Copy out every line of the records where the string "middle" occurs.

--- START ---

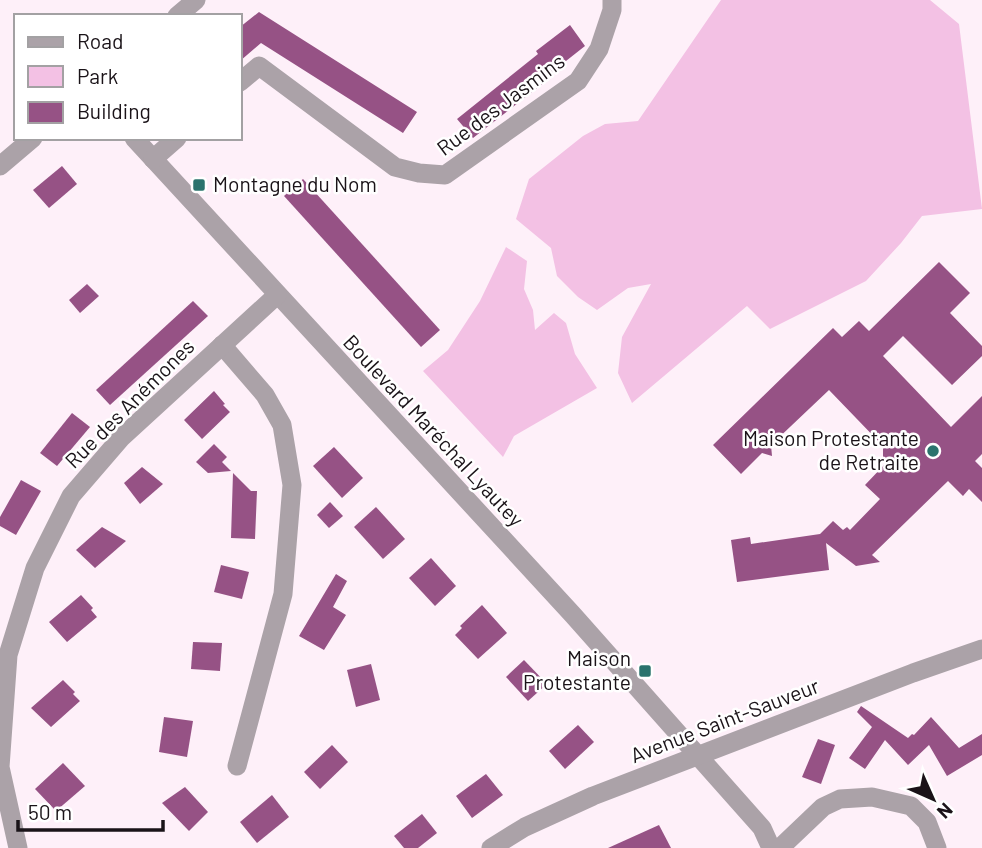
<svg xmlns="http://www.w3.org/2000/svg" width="982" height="848" viewBox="0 0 982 848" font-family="Barlow,sans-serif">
	<rect width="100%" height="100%" fill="#fef0f9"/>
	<!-- green -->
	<g fill="#f3c1e4">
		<polygon points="721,0 930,0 959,24 982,209 922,216 901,243 866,281 770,329 747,306 632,403 618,373 622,337 651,284 628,288 597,310 578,297 557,276 551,248 516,219 529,179 583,136 605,124 638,121"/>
		<polygon points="506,247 527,261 524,289 533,310 535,330 554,313 566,323 575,354 597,388 514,436 503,457 423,371 448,350 480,301"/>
	</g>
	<!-- building -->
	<g fill="#965285">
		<polygon points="259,12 417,112 403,133 261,43 240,61 240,27"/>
		<polygon points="570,25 585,46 552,72 554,75 473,138 457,119 538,54 536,51"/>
		<polygon points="62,166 77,184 49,208 33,190"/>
		<polygon points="303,179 440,330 421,347 284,196"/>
		<polygon points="939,262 970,293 950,313 982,346 982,356 952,385 903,336 883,356 951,427 982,396 982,454 975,461 982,468 982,502 969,489 963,496 948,481 872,555 880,562 856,566 826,543 829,570 737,582 731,540 750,537 751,544 820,534 833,521 843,530 847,527 850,530 880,499 865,485 885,464 883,457 883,446 829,390 771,445 772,456 762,453 741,474 713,445 833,328 842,337 859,321 869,331"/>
		<polygon points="87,284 99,296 80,313 69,300"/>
		<polygon points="193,301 208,316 110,405 96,390"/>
		<polygon points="214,391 225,404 223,405 230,412 202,439 184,420"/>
		<polygon points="72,413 90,427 57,466 40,453"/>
		<polygon points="214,444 227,457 222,462 231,471 208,473 196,462"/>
		<polygon points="334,447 363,478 342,498 313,466"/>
		<polygon points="142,467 163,484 140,504 124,483"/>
		<polygon points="233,473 251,491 257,491 255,539 231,538"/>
		<polygon points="21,480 41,491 16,535 0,526 0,517"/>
		<polygon points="330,502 343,516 329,528 317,515"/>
		<polygon points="376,507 405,539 383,559 354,527"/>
		<polygon points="102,527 126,541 95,568 76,550"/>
		<polygon points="431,558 456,586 435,606 409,578"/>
		<polygon points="221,565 249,572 242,599 214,592"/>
		<polygon points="336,574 347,581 333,607 346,615 324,650 299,636"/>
		<polygon points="81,595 93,608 91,610 97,617 67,642 49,622"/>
		<polygon points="482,605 507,633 478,659 455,635 462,628 460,626"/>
		<polygon points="193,642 222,643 220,671 191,669"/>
		<polygon points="524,660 547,684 528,701 506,677"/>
		<polygon points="371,664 380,700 356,707 347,670"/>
		<polygon points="63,680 75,692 73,694 80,701 51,727 31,708"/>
		<polygon points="861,706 908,738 912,734 914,735 931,717 959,748 982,734 982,755 947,776 929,745 908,765 885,740 865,769 849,758 872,727 857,712"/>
		<polygon points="164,717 193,721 187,757 159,752"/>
		<polygon points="578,725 594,742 565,769 549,751"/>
		<polygon points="818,739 835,745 821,784 802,777"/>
		<polygon points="332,745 348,762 320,789 304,772"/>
		<polygon points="63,763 85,786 56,811 35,789"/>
		<polygon points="486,774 503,795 472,818 456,796"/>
		<polygon points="185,787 208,812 189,831 162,803"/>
		<polygon points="272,795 289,817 257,843 240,822"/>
		<polygon points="422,814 437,833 418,848 404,848 394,836"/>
		<polygon points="659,825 671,848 608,848"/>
	</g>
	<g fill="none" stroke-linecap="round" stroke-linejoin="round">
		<!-- minor -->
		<g stroke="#aba2a8" stroke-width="19">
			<polyline points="177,16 196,0"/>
			<polyline points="240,82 259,66 395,167 419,173 445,175 578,81 599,49 612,10 612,0"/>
			<polyline points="134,138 573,615 762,828 771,848"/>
			<polyline points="153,159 177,138"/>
			<polyline points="0,166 33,138"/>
			<polyline points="222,345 265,395 282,425 292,485 283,594 237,766"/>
			<polyline points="18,848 0,767 8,655 35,568 71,496 121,438 277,295"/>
			<polyline points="491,848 525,827 593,796 913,673 982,649"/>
			<polyline points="780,848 823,807 840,799 872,797 911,806 927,822 937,848"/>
		</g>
	</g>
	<!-- markers -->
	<g fill="#2a736d" stroke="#fff" stroke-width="2.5">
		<rect x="192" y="178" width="14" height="14" rx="3.5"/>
		<circle cx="933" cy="451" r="7"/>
		<rect x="638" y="664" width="14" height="14" rx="3.5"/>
	</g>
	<g text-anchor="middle" stroke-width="5" stroke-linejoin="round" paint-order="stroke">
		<!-- street labels -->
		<g font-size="21" fill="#1a1318" stroke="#fff">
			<text transform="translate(501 105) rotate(-37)" y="7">Rue des Jasmins</text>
			<text transform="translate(130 404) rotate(-45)" y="7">Rue des Anémones</text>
			<text transform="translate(433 431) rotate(47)" y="7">Boulevard Maréchal Lyautey</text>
			<text transform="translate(725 721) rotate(-21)" y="7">Avenue Saint-Sauveur</text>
		</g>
		<!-- poi labels -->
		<g font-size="21" fill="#1a1318" stroke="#fff" text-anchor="end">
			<text x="213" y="192" text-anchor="start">Montagne du Nom</text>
			<text x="919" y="446">Maison Protestante<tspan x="919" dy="24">de Retraite</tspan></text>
			<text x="631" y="666">Maison<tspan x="631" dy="24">Protestante</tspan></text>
		</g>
	</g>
	<!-- legend -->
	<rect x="14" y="14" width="228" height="126" fill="#ffffff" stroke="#a3a1a3" stroke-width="2"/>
	<rect x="28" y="37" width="35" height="10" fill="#aba2a8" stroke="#a3a1a3" stroke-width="2"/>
	<text x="77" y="49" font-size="21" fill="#1a1318">Road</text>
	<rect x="28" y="66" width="35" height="21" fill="#f3c1e4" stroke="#a3a1a3" stroke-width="2"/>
	<text x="77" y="84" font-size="21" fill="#1a1318">Park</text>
	<rect x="28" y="102" width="35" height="21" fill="#965285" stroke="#a3a1a3" stroke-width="2"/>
	<text x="77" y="119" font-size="21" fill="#1a1318">Building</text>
	<!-- north arrow -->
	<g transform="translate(933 799) rotate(135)" stroke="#ffffff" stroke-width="5" paint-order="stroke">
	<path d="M0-5L12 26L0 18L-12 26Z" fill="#1a1318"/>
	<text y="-10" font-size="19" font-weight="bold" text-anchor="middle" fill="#1a1318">N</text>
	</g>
	<!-- scale -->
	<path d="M18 820v10h145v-10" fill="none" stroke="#1a1318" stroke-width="3.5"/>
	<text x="28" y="820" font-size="21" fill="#1a1318" stroke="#ffffff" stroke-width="5" paint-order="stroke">50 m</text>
</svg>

--- END ---

Completed exercise:
	<g text-anchor="middle" stroke-width="5" stroke-linejoin="round" paint-order="stroke">
	<text y="-10" font-size="19" font-weight="bold" text-anchor="middle" fill="#1a1318">N</text>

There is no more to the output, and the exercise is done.